■ Exercice 1
Répondez aux questions suivantes à partir de l'extrait sur les poêles à bois :
(a) En quelle année la norme EPA pour les produits de chauffage au bois est-elle passée de 4,5 à 2,5 g/h ?
(b) Quel organisme a relevé des failles dans les méthodes de tests de l'EPA dans un rapport publié l'an dernier ?
(c) Combien d'appareils un laboratoire indépendant a-t-il testés dans le cadre de l'enquête ?
■ Exercice 2
Reproduisez à l'identique le passage de l'extrait sur les poêles à bois situé entre « À la suite de » et « chauffage au bois. », ces deux bornes comprises.

Les poêles et foyers à combustible solide fabriqués, vendus, offerts en vente ou distribués au Québec doivent détenir la certification de l’Agence de protection de l’environnement des États-Unis (EPA) ou de l’Association canadienne de normalisation (CSA).

Cette obligation vise à s’assurer que les appareils mis en vente sur le marché n’émettent pas au-delà d’une certaine quantité de particules fines (PM2,5). En 2020, la norme EPA pour les produits de chauffage au bois est passée de 4,5 à 2,5 grammes par heure (g/h).

À la suite de ce resserrement, la CSA a elle aussi abaissé sa norme à 2,5 g/h. C’est dire toute l’influence qu’exerce la procédure d’homologation de l’EPA sur l’industrie du chauffage au bois au Québec et au Canada.

Fiabilité mise en doute

La fiabilité de la norme américaine est toutefois remise en question. Dans un rapport publié l’an dernier, le Bureau du vérificateur général de l’EPA a identifié des failles dans les méthodes de tests qu’utilise l’agence pour certifier les appareils de chauffage au bois.

L’enquête a également relevé que l’EPA ne disposait pas de mécanisme de contrôle lui permettant de valider la qualité des tests de certification effectués par les fabricants de poêles et foyers.

Aucun des sept appareils testés par un laboratoire indépendant dans le cadre de l’enquête ne respectait la limite d’émission de particules fines de 2,5 g/h. La plupart affichaient un taux d’émission situé entre 5 et 15 g/h. Pourtant, ces appareils détenaient tous la certification EPA.

Santé à risque

Selon le vérificateur général, le programme d’homologation EPA ne permet pas de garantir que les appareils de chauffage au bois vendus sur le marché respectent les normes d’émissions de particules fines.

Le programme inefficace de l’EPA [...] a exposé la santé humaine et l’environnement à la dangerosité des particules fines en autorisant la vente d’appareils pouvant ne pas respecter les normes d’émissions [traduction libre].

■ Enregistrements de données
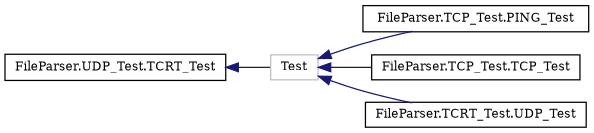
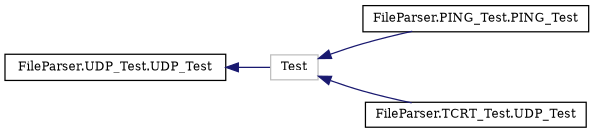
  digraph {
    fontname="DejaVu Serif"
    rankdir=LR
    node [color=black fillcolor=white fontname="DejaVu Serif" fontsize=10 shape=record style=filled]
    edge [color=midnightblue dir=back fontname="DejaVu Serif" fontsize=10 labelfontname=Helvetica labelfontsize=10 style=solid]
    n1 [color=grey75 height=0.2 label=Test width=0.4]
-   n2 [height=0.2 label="FileParser.TCP_Test.PING_Test" width=0.4]
-   n3 [height=0.2 label="FileParser.TCP_Test.TCP_Test" width=0.4]
+   n2 [height=0.2 label="FileParser.PING_Test.PING_Test" width=0.4]
    n4 [height=0.2 label="FileParser.TCRT_Test.UDP_Test" width=0.4]
-   n5 [height=0.2 label="FileParser.UDP_Test.TCRT_Test" width=0.4]
+   n5 [height=0.2 label="FileParser.UDP_Test.UDP_Test" width=0.4]
    n1 -> n2
-   n1 -> n3
    n1 -> n4
    n5 -> n1
  }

■ Réponse 1
(a) En 2020.
(b) Le Bureau du vérificateur général de l'EPA.
(c) Sept appareils.

■ Réponse 2
À la suite de ce resserrement, la CSA a elle aussi abaissé sa norme à 2,5 g/h. C’est dire toute l’influence qu’exerce la procédure d’homologation de l’EPA sur l’industrie du chauffage au bois au Québec et au Canada.

Fiabilité mise en doute

La fiabilité de la norme américaine est toutefois remise en question. Dans un rapport publié l’an dernier, le Bureau du vérificateur général de l’EPA a identifié des failles dans les méthodes de tests qu’utilise l’agence pour certifier les appareils de chauffage au bois.